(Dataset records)
---

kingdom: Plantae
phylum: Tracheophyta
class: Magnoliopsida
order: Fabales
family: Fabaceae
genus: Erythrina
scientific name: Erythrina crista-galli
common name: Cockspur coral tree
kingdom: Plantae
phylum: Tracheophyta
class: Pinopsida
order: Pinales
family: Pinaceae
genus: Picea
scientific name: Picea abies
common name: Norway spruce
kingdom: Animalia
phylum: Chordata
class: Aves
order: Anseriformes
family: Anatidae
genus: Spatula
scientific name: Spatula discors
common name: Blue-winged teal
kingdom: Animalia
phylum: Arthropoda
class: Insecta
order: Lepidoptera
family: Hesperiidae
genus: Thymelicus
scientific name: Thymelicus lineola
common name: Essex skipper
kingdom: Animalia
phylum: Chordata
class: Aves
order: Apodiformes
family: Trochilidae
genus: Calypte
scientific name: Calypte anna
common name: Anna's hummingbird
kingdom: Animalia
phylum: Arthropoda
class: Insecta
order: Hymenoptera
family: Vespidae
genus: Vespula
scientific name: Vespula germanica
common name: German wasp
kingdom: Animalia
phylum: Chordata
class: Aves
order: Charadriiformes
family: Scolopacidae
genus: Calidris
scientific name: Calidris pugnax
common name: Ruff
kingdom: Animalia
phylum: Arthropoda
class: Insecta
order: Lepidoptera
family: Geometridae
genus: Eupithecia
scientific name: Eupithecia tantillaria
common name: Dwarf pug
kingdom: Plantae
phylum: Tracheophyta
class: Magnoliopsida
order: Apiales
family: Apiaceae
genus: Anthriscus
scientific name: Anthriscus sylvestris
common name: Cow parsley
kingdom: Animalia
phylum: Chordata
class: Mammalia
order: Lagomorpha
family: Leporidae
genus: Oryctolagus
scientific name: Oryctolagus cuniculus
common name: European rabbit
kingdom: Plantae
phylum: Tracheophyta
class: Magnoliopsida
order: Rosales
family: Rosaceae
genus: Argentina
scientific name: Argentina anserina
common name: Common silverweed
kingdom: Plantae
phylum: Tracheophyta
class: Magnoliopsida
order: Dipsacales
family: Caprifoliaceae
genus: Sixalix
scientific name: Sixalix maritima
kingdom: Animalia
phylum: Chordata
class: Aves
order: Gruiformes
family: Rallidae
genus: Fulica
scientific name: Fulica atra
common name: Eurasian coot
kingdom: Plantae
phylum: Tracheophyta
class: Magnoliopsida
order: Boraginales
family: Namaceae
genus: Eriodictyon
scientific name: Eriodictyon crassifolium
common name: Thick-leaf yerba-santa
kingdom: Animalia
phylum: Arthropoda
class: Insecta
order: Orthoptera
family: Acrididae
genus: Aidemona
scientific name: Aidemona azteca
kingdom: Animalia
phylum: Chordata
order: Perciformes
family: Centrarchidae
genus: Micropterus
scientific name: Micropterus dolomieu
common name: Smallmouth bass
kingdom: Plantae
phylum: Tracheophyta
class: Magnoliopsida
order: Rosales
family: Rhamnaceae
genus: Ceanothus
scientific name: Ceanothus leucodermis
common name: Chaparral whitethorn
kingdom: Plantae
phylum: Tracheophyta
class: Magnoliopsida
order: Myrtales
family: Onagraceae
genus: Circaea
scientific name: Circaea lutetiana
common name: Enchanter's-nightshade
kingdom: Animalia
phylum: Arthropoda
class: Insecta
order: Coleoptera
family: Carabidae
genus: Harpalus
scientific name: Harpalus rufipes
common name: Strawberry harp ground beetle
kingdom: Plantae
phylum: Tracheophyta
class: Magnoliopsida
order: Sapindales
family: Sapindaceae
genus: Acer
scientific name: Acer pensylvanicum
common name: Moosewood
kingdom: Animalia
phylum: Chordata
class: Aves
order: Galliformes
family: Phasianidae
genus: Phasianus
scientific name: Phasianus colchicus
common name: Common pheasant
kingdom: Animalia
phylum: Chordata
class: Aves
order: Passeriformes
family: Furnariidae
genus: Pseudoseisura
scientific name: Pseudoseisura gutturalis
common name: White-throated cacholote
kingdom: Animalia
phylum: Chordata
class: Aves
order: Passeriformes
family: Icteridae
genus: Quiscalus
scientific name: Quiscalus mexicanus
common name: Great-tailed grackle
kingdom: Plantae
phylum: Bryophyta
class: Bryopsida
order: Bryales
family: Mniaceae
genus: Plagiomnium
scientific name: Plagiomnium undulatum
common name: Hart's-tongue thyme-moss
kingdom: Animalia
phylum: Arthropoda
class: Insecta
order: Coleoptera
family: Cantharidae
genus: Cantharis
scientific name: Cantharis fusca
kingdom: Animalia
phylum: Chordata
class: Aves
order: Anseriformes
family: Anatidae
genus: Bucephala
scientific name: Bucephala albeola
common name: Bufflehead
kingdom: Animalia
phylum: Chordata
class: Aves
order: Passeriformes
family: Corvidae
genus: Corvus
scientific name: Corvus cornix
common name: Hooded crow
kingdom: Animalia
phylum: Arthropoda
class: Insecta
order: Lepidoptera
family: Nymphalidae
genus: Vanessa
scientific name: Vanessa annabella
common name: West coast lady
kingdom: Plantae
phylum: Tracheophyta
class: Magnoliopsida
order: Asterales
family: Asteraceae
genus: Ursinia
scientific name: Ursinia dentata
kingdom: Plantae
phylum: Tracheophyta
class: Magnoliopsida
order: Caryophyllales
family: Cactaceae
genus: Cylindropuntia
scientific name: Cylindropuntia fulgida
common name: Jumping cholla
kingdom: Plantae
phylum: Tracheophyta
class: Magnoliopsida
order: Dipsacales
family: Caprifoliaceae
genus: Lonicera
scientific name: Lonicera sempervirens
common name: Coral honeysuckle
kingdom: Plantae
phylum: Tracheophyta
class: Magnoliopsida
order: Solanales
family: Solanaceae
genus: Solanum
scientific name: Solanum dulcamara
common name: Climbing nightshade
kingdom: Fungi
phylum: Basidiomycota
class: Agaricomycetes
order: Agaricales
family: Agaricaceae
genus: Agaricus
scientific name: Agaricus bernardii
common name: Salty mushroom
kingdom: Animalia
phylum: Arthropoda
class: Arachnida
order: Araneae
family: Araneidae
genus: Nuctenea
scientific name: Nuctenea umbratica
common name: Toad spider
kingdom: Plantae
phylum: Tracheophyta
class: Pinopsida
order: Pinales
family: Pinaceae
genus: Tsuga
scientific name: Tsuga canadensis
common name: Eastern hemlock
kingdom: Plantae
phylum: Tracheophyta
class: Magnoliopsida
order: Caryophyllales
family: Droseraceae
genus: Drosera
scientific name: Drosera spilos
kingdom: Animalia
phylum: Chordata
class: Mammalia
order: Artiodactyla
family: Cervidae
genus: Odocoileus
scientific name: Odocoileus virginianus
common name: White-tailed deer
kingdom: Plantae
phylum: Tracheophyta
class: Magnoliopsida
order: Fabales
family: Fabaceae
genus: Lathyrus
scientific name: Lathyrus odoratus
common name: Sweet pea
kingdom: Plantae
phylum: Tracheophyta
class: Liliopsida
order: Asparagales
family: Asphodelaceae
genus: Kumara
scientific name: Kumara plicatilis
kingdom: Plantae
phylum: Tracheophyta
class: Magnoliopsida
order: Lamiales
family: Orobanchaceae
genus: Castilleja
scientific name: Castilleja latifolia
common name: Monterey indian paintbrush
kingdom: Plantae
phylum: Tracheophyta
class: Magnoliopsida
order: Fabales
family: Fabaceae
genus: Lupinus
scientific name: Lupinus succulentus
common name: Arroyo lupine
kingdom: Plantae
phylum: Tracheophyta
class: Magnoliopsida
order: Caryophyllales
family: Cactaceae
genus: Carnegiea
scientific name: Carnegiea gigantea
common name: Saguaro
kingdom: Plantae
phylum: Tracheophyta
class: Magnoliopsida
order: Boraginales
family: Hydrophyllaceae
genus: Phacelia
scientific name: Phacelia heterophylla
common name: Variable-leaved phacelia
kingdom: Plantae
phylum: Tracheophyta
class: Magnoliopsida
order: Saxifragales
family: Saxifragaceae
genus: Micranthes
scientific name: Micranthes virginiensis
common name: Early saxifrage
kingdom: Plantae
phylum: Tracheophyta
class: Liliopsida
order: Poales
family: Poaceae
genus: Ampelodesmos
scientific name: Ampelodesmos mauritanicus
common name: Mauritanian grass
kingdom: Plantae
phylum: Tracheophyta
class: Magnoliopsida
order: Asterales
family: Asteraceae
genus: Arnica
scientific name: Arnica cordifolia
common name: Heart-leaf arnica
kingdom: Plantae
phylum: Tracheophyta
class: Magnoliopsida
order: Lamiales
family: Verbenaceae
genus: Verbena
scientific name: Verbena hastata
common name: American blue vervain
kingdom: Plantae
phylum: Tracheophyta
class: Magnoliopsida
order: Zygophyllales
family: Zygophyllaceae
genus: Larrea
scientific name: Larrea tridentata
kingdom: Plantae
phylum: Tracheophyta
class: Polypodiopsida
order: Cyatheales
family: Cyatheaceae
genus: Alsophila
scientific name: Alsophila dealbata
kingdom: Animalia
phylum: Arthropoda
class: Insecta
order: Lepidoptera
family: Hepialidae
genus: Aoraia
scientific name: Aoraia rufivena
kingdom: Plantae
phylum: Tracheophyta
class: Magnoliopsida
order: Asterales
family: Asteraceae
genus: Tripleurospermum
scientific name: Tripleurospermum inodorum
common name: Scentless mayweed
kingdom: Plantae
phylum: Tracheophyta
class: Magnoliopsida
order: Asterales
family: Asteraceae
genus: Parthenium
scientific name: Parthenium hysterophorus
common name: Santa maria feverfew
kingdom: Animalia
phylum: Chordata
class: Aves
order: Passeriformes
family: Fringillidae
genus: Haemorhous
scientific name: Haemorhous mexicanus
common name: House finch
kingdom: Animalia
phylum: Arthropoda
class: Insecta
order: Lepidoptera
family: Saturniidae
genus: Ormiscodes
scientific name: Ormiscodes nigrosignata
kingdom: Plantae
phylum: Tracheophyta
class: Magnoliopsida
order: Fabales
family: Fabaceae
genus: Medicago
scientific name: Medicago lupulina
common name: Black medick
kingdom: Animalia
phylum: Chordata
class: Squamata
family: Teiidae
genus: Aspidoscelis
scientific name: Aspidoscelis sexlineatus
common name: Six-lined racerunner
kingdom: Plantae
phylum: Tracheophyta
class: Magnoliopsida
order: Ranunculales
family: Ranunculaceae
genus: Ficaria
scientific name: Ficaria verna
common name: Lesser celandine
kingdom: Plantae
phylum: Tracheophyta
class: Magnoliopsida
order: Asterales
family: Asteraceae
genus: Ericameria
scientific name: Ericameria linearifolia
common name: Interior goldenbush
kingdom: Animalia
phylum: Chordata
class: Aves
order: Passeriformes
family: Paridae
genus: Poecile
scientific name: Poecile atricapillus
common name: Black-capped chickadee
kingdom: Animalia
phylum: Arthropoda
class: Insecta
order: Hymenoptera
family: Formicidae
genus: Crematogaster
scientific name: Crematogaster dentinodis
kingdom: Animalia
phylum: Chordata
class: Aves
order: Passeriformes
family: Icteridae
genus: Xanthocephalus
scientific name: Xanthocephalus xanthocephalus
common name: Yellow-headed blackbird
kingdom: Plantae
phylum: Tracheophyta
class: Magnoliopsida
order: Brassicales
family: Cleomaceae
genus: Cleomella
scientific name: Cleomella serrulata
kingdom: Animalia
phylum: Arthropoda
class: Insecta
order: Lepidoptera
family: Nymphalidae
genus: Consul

---

Update the lines starting at the first one and ending at the one containing "genus: Eupithecia" by replacing "common name" with "vernacular name", leaving everything else unchanged.

kingdom: Plantae
phylum: Tracheophyta
class: Magnoliopsida
order: Fabales
family: Fabaceae
genus: Erythrina
scientific name: Erythrina crista-galli
vernacular name: Cockspur coral tree
kingdom: Plantae
phylum: Tracheophyta
class: Pinopsida
order: Pinales
family: Pinaceae
genus: Picea
scientific name: Picea abies
vernacular name: Norway spruce
kingdom: Animalia
phylum: Chordata
class: Aves
order: Anseriformes
family: Anatidae
genus: Spatula
scientific name: Spatula discors
vernacular name: Blue-winged teal
kingdom: Animalia
phylum: Arthropoda
class: Insecta
order: Lepidoptera
family: Hesperiidae
genus: Thymelicus
scientific name: Thymelicus lineola
vernacular name: Essex skipper
kingdom: Animalia
phylum: Chordata
class: Aves
order: Apodiformes
family: Trochilidae
genus: Calypte
scientific name: Calypte anna
vernacular name: Anna's hummingbird
kingdom: Animalia
phylum: Arthropoda
class: Insecta
order: Hymenoptera
family: Vespidae
genus: Vespula
scientific name: Vespula germanica
vernacular name: German wasp
kingdom: Animalia
phylum: Chordata
class: Aves
order: Charadriiformes
family: Scolopacidae
genus: Calidris
scientific name: Calidris pugnax
vernacular name: Ruff
kingdom: Animalia
phylum: Arthropoda
class: Insecta
order: Lepidoptera
family: Geometridae
genus: Eupithecia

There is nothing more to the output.